如果两个对象equal , 那么两个对象产生的hashCode必须相同。
还有如下一段话,
It is <em>not</em> required that if two objects are unequal according to the {@link java.lang.Object#equals(java.lang.Object)} method, then calling the {@code hashCode} method on each of the two objects must produce distinct integer results. However, the programmer should be aware that producing distinct integer results for unequal objects may improve the performance of hash tables.
翻译过来就是如果两对象的hashCode 相同,两对象并不一定equal。
3、怎样重写eqaul 和 hashCode?
eqaul 方法重写必须满足以下条件,还是来看源码注解吧:
/**
* Indicates whether some other object is "equal to" this one.
* <p>
* The {@code equals} method implements an equivalence relation
* on non-null object references:
* <ul>
* <li>It is <i>reflexive</i>: for any non-null reference value
* {@code x}, {@code x.equals(x)} should return
* {@code true}.
* <li>It is <i>symmetric</i>: for any non-null reference values
* {@code x} and {@code y}, {@code x.equals(y)}
* should return {@code true} if and only if
* {@code y.equals(x)} returns {@code true}.

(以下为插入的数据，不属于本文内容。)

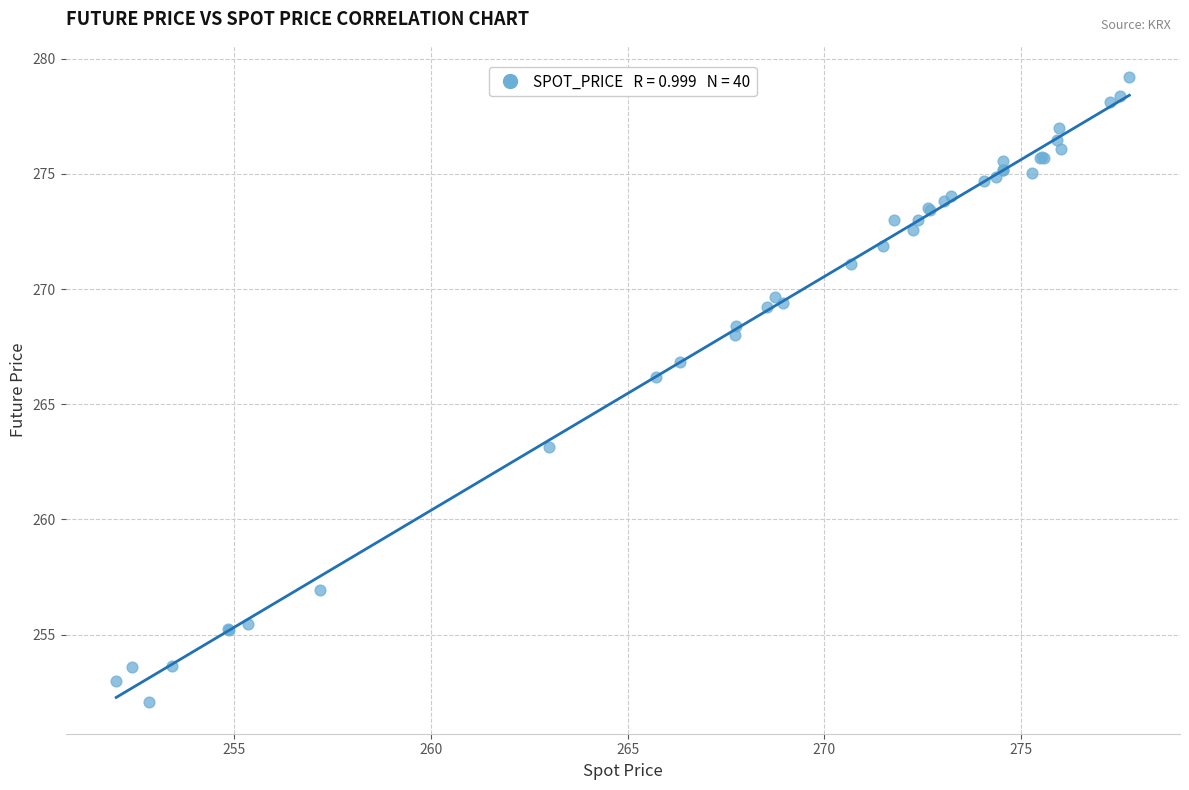

What Y value in the scatter plot is closest to 265?

266.2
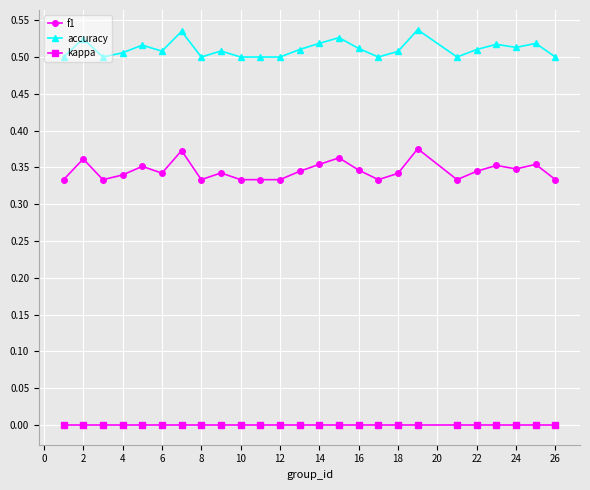

What is the sum of all f1 values?

8.6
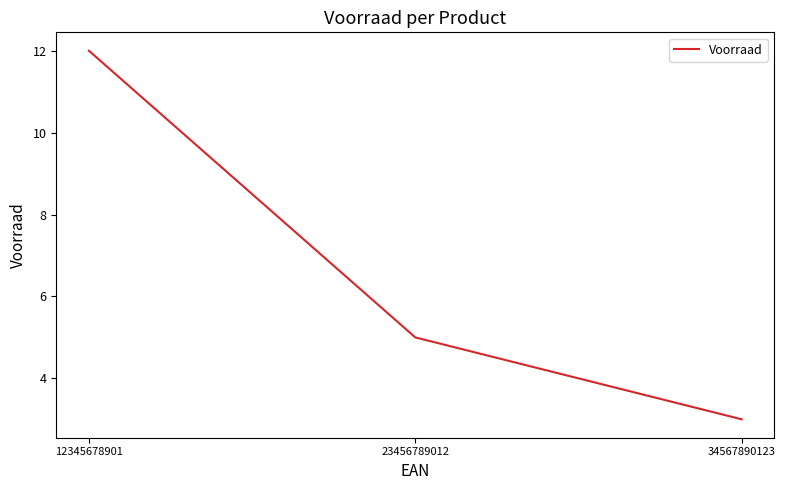

List the labels in order of value, smallest first.

34567890123, 23456789012, 12345678901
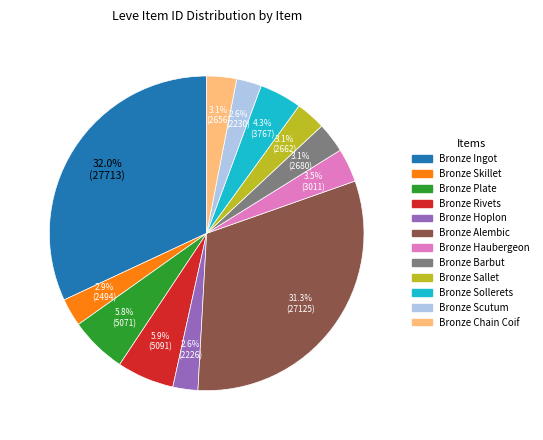

To the nearest percent, what is the average slice percentage?

8%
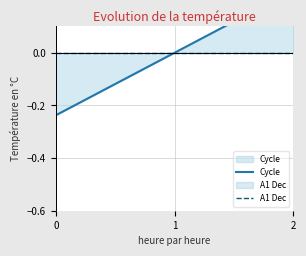

True or false: Cycle and A1 Dec cross at least once.

True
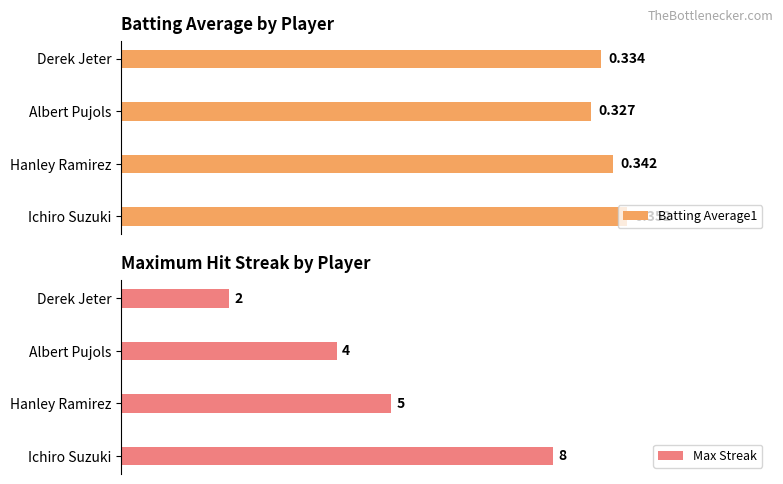

Rank the categories by Batting Average1 value from highest to lowest.

Ichiro Suzuki, Hanley Ramirez, Derek Jeter, Albert Pujols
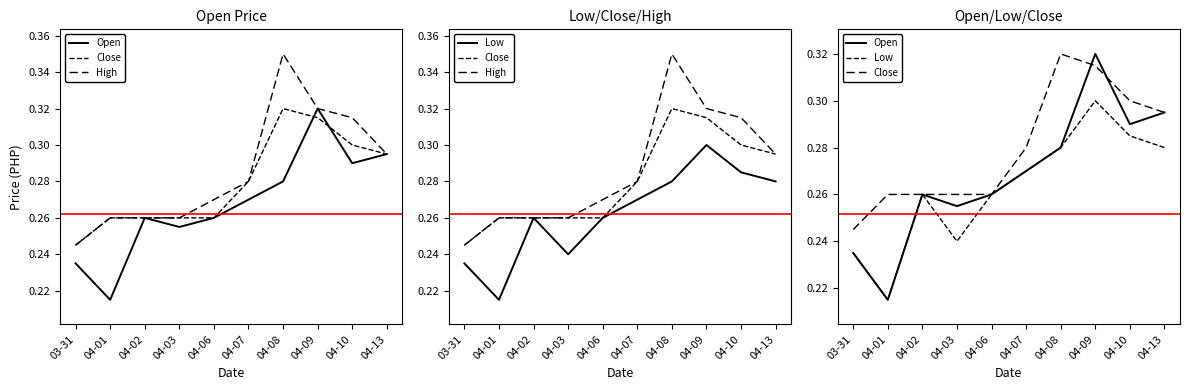

True or false: High and Open cross at least once.

False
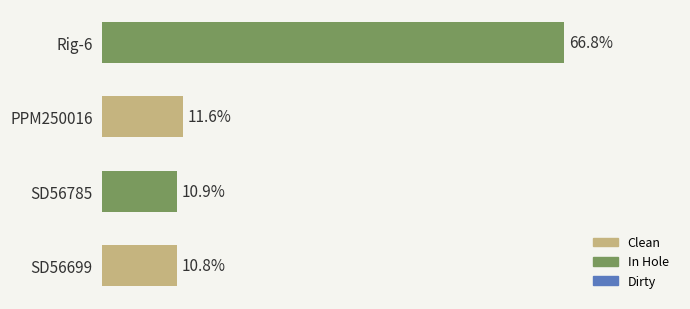

How many bars are there in total?

4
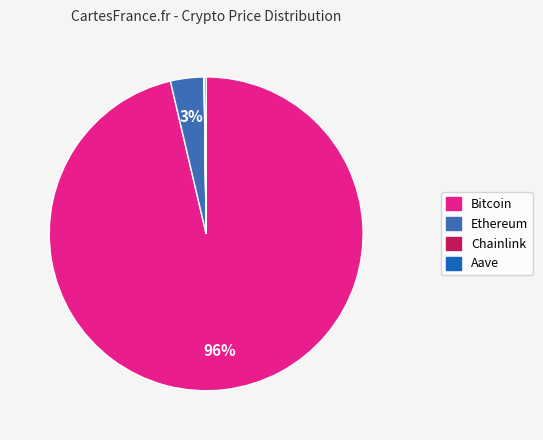

To the nearest percent, what percentage of the pie is Ethereum?

3%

* <li>It is <i>transitive</i>: for any non-null reference values
* {@code x}, {@code y}, and {@code z}, if
* {@code x.equals(y)} returns {@code true} and
* {@code y.equals(z)} returns {@code true}, then
* {@code x.equals(z)} should return {@code true}.
* <li>It is <i>consistent</i>: for any non-null reference values
* {@code x} and {@code y}, multiple invocations of
* {@code x.equals(y)} consistently return {@code true}
* or consistently return {@code false}, provided no
* information used in {@code equals} comparisons on the
* objects is modified.
* <li>For any non-null reference value {@code x},
* {@code x.equals(null)} should return {@code false}.
* </ul>
***/
-
自反性(reflexive)。对于任意不为
null的引用值x,x.equals(x)一定是true。 -
对称性(symmetric)。对于任意不为
null的引用值x和y,当且仅当x.equals(y)是true时,y.equals(x)也是true。 -
传递性(transitive)。对于任意不为
null的引用值x、y和z,如果x.equals(y)是true,同时y.equals(z)是true,那么x.equals(z)一定是true。 -
一致性(consistent)。对于任意不为
null的引用值x和y,如果用于equals比较的对象信息没有被修改的话,多次调用时x.equals(y)要么一致地返回true要么一致地返回false。 -
对于任意不为
null的引用值x,x.equals(null)返回false。
hashCode
/**
* Returns a hash code value for the object. This method is
* supported for the benefit of hash tables such as those provided by
* {@link java.util.HashMap}.
* <p>
* The general contract of {@code hashCode} is:
* <ul>
* <li>Whenever it is invoked on the same object more than once during
* an execution of a Java application, the {@code hashCode} method
* must consistently return the same integer, provided no information
* used in {@code equals} comparisons on the object is modified.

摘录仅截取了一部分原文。